**Stored data entries:**
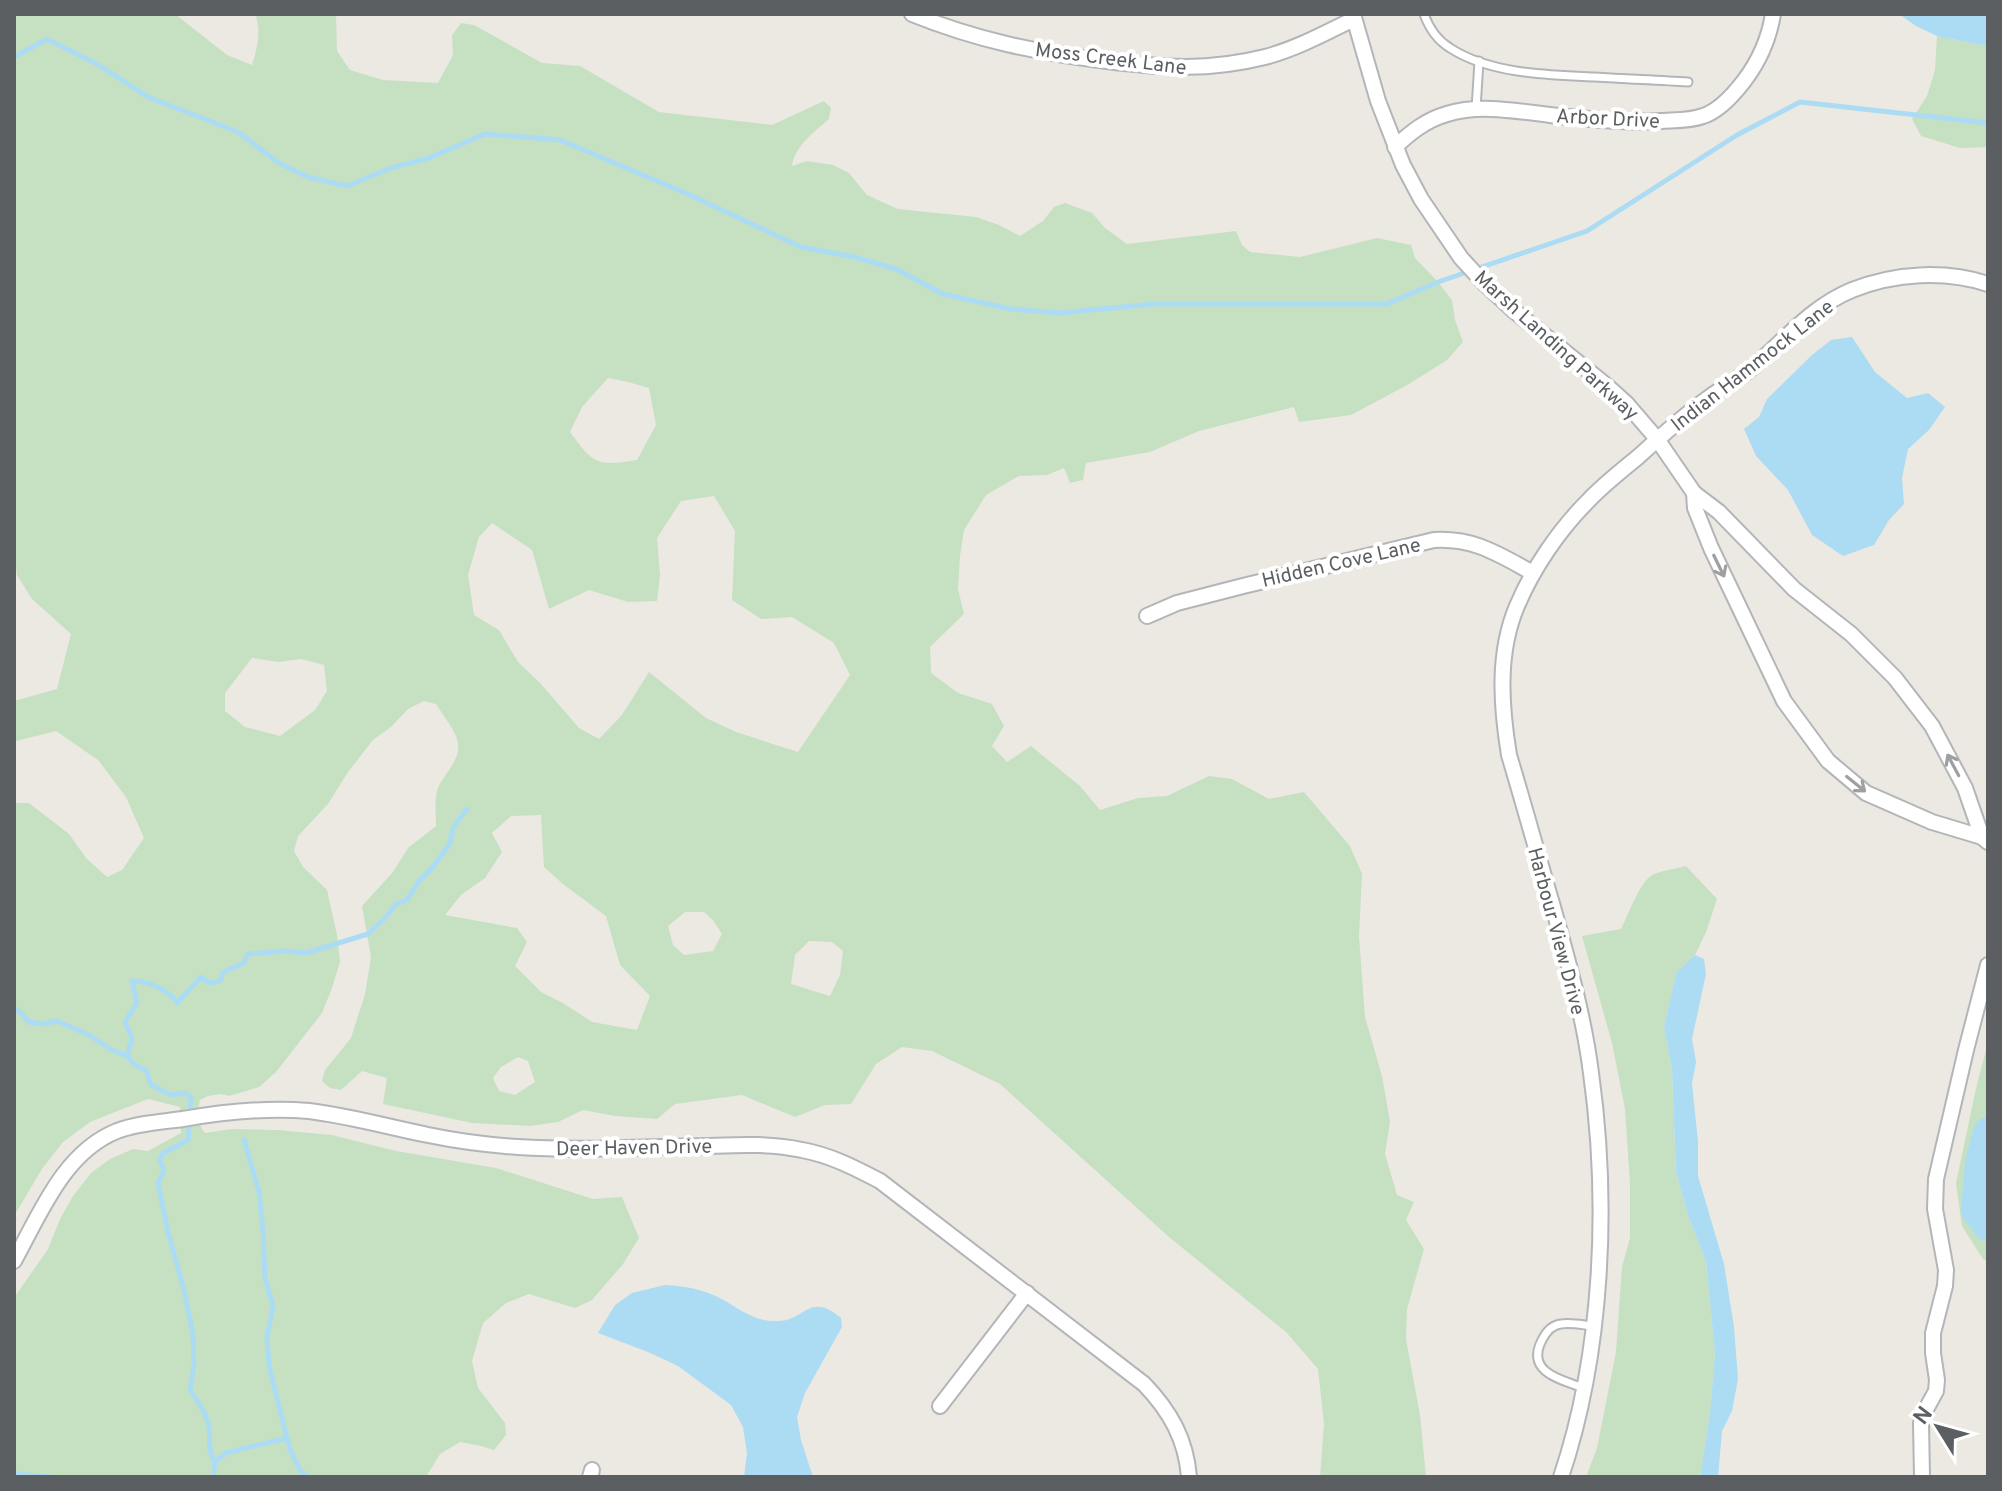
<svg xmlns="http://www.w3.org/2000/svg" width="2002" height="1491" font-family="Overpass,sans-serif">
  <rect width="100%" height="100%" fill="#ece9e3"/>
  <!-- green -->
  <g fill="#c6e0c2" fill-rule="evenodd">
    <path d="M14 14H175L227 55 252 65C257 49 262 30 255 14H336L337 51 350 70 383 80 438 83 453 55 452 35 461 23 474 25 542 63 580 66 659 112 772 125 824 101 831 108 829 119C815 131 794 147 792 166L807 161 833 165 849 173 867 195 898 209 976 217 999 225 1020 236 1043 221 1054 207 1065 203 1092 213 1105 228 1127 244 1236 231 1242 245 1250 252 1300 257 1377 238 1411 245 1415 258 1438 282 1452 300 1455 320 1463 342 1447 360 1409 384 1351 415 1299 422 1294 407 1199 431 1150 452 1086 463 1083 480 1070 483 1064 468 1047 475 1019 476 986 495 964 530 960 556 958 589 964 614 930 647 931 673 958 693 992 704 1004 726 992 746 1007 762 1031 746 1080 786 1100 810 1138 798 1167 796 1209 776 1232 779 1269 799 1304 792 1350 846 1362 874 1359 936 1365 1017 1382 1076 1390 1122 1385 1154 1397 1195 1414 1202 1406 1220 1424 1249 1407 1309 1406 1339 1420 1415 1426 1477H1320L1324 1424 1318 1369 1286 1332 1169 1237 1000 1084 932 1051 902 1047 876 1064 851 1104 825 1105 795 1117 742 1095 675 1104 657 1119 615 1116 583 1110 558 1122 530 1126 472 1123 383 1104 387 1078 362 1071 341 1090 330 1088 322 1081 325 1070 351 1038 365 994 371 957 362 906 393 872 408 848 436 826C436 814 434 800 438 788 444 774 461 760 458 742 455 730 443 715 436 704L424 701 408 709 392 726 373 740 348 772 328 804 298 836 294 851 303 867 327 890 337 935 340 962 332 988 322 1013 276 1072 259 1087 229 1096 221 1094 208 1096 200 1100C197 1112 197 1123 205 1133L232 1129 277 1130 332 1135 396 1151 496 1168 593 1199 622 1197 639 1238 623 1264 592 1300 575 1308 529 1294 506 1303 483 1323 472 1361 478 1388 505 1423 506 1435 494 1450 481 1446 460 1442 440 1454 426 1477H14V1298L48 1249 60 1219 73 1196 91 1173 110 1159 133 1149 148 1151 181 1133 180 1107 148 1099 90 1122 63 1142 42 1169 14 1216V803H29L69 834 86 858 107 877 122 870 144 838 126 797 98 760 56 731 16 741 14 747V701L57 689 71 634 32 599 17 575 14 550ZM608 378 628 382 649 388 656 425 637 460C597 466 594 465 570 432L582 407ZM714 496 735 531 732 600 761 619 792 617 834 643 850 675 798 752 736 732 706 718 649 672 622 715 599 739 579 728 541 684 518 662 499 630 474 615 468 575 479 537 492 523 532 550 549 609 589 590 628 602 657 601 660 575 657 538 681 501ZM252 658 278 662 301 659 324 665 327 691 315 710 280 736 245 727 225 711V693ZM541 815 544 867 564 885 606 916 620 965 650 996 637 1030 592 1022 563 1003 541 992 515 966 527 942 517 928 445 915 461 895 485 878 502 852 492 833 511 816ZM685 912H704L713 920 722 934 713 951 684 955 673 945 668 926ZM809 941 832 942 843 951 840 975 830 996 791 984 795 955ZM518 1057 528 1061 535 1082 515 1095 499 1091 493 1078 501 1067Z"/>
    <polygon points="1937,36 1986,46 1988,49 1988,147 1960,148 1921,136 1912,119 1927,96 1935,70"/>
    <path d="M1686 866 1717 899 1706 932 1695 955 1676 973 1664 1027 1672 1070 1676 1172 1688 1215 1706 1262 1715 1354 1710 1413 1700 1477H1586L1597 1448 1616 1352 1622 1267 1630 1238V1183L1625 1109 1612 1043 1582 936 1621 929C1629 914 1640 880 1654 874 1664 870 1676 869 1686 866Z"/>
    <polygon points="1988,1043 1988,1262 1983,1259 1962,1226 1956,1183 1977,1084"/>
  </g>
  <!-- water -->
  <g fill="#abdcf3">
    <polygon points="1899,14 1988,14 1988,43 1986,46 1937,36 1916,26"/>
    <polygon points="1852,337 1875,372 1907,398 1928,393 1945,407 1929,430 1908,449 1902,478 1904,504 1889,520 1874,545 1843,556 1812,535 1788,490 1756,456 1744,429 1759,417 1767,399 1812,355 1831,340"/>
    <polygon points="1695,955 1704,959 1706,974 1692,1039 1696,1062 1692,1083 1698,1142 1698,1176 1724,1264 1734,1327 1738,1379 1732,1411 1722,1431 1718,1477 1700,1477 1710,1413 1715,1354 1706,1262 1688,1215 1676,1172 1672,1070 1664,1027 1676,973"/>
    <path d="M665 1285C685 1286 702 1289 720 1298 740 1309 754 1322 778 1321 805 1321 809 1291 841 1318L842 1327 805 1393 797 1417 801 1440 813 1477H744L747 1453 743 1427 731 1405 678 1366 648 1352 598 1333 615 1305 632 1293Z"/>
  </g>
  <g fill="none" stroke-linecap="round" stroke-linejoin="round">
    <!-- stream -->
    <g stroke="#abdcf3" stroke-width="5">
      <polyline points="14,57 47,39 97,64 148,97 238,132 279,163 308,177 347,186 391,168 429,158 485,134 560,140 690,195 801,247 854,257 896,269 943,294 1011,309 1060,313 1153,304 1387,304 1438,282 1587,231 1737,135 1800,102 1988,123"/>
      <path d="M14 1009 20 1012 29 1022 42 1024 57 1021 89 1035 112 1050 127 1056 135 1065 146 1070 151 1085 172 1095 185 1093 191 1098 188 1140 162 1154 160 1161 164 1171 158 1183 168 1232 185 1294 193 1335 194 1366 190 1390C198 1402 207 1414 209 1428 211 1440 207 1451 215 1462L213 1477"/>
      <path d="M127 1056 132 1038 125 1022 137 1003 132 981C148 981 168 989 177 1003L201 977 209 983 220 981 223 972 244 963 248 954 285 951 306 953 368 934 386 917 396 904 407 900 419 881 432 868 449 845 454 826 467 809"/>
      <polyline points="244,1140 259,1192 263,1230 265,1278 273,1306 267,1337 269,1366 290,1450 301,1472 309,1477"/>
      <polyline points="215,1462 226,1453 287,1438"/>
      <polyline points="14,1474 51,1477"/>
    </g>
    <!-- river -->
    <polyline stroke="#abdcf3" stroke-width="30" points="1988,1132 1980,1164 1976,1210 1988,1226"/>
    <defs>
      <g id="lane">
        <path d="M1424 14C1429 28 1437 40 1450 48 1490 74 1548 75 1595 77 1626 79 1657 80 1688 82"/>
        <polyline points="1476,109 1479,61"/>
        <path d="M1584 1388C1561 1380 1525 1372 1542 1340 1546 1332 1551 1325 1561 1324 1570 1322 1583 1325 1593 1326"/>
      </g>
      <g id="street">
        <path d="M912 14C976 40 1038 53 1107 61 1163 68 1209 71 1265 57 1296 49 1325 33 1354 19"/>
        <polyline points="1353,14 1378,101 1403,165 1421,199 1461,258 1483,282 1513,310 1607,386 1627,404 1657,439 1694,493 1695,508 1711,548 1784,701 1828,761 1866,793 1932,822 1982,837 1988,842"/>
        <path d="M1395 147C1411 132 1426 120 1447 114 1480 104 1516 111 1550 115 1587 119 1623 123 1660 121 1674 120 1690 121 1703 116 1719 111 1734 94 1744 81 1760 60 1769 39 1773 14"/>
        <polyline points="1694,493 1719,512 1794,589 1851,634 1895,678 1932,726 1965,788 1982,837"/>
        <path d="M1147 616 1177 603 1243 586 1434 540C1475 538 1498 554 1533 573"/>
        <path d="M14 1261C40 1214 64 1152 117 1131 138 1123 161 1122 183 1119 224 1112 267 1107 309 1111 350 1116 388 1127 428 1135 457 1141 488 1145 518 1147 580 1151 643 1147 705 1146 738 1145 770 1143 802 1150 830 1155 855 1168 880 1181L1144 1384C1170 1411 1186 1439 1189 1477"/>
        <polyline points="940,1406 1027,1293"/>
        <polyline points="590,1477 592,1470"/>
        <path d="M1561 1477C1603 1352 1609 1202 1591 1073 1584 1017 1568 961 1553 907 1538 856 1524 805 1509 755 1501 706 1497 653 1517 606 1533 568 1559 530 1588 501 1603 485 1621 471 1638 457 1660 437 1683 416 1707 399 1722 388 1738 379 1752 368 1785 340 1811 307 1852 290 1895 273 1944 270 1988 284"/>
        <polyline points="1922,1477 1921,1423 1924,1413 1936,1391 1937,1380 1933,1353 1933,1333 1945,1286 1946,1270 1935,1209 1936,1179 1966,1050 1988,965"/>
      </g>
    </defs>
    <!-- lane casing -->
    <use href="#lane" stroke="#b3b5b8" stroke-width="11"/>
    <!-- street casing -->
    <use href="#street" stroke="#b3b5b8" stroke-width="18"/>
    <!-- lane -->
    <use href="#lane" stroke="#fff" stroke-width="7"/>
    <!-- street -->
    <use href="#street" stroke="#fff" stroke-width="14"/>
  </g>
  <!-- one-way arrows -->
  <defs><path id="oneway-shaft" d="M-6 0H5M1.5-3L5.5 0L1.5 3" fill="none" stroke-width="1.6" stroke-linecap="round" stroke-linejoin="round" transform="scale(2)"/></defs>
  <g stroke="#9d9fa1">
    <use href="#oneway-shaft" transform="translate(1719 566) rotate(64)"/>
    <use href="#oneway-shaft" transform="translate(1953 765) rotate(-118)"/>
    <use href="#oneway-shaft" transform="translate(1856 784) rotate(39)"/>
  </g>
  <g text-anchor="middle" stroke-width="8" stroke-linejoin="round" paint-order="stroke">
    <!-- street labels -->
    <g font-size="20" fill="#5b5f62" stroke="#fff">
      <text transform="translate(1111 58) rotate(7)" y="7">Moss Creek Lane</text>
      <text transform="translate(1608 118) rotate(3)" y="7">Arbor Drive</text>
      <text transform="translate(1557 345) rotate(42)" y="7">Marsh Landing Parkway</text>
      <text transform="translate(1752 365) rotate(-38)" y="7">Indian Hammock Lane</text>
      <text transform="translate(1341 562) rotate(-13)" y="7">Hidden Cove Lane</text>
      <text transform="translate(1557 931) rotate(75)" y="7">Harbour View Drive</text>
      <text transform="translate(634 1147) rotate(-1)" y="7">Deer Haven Drive</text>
    </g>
  </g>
  <!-- border -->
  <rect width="2002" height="1491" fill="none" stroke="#5b5f62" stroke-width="32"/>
  <!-- north arrow -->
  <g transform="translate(1938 1427) rotate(307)" stroke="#ffffff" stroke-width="6" paint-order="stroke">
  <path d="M0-6L14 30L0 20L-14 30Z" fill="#5b5f62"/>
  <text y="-12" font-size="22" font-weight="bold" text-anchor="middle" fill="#5b5f62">N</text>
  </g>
</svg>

**What is needed:** List, from the entries above, every line in which the word "size" shows up.

**Response:**
    <g font-size="20" fill="#5b5f62" stroke="#fff">
  <text y="-12" font-size="22" font-weight="bold" text-anchor="middle" fill="#5b5f62">N</text>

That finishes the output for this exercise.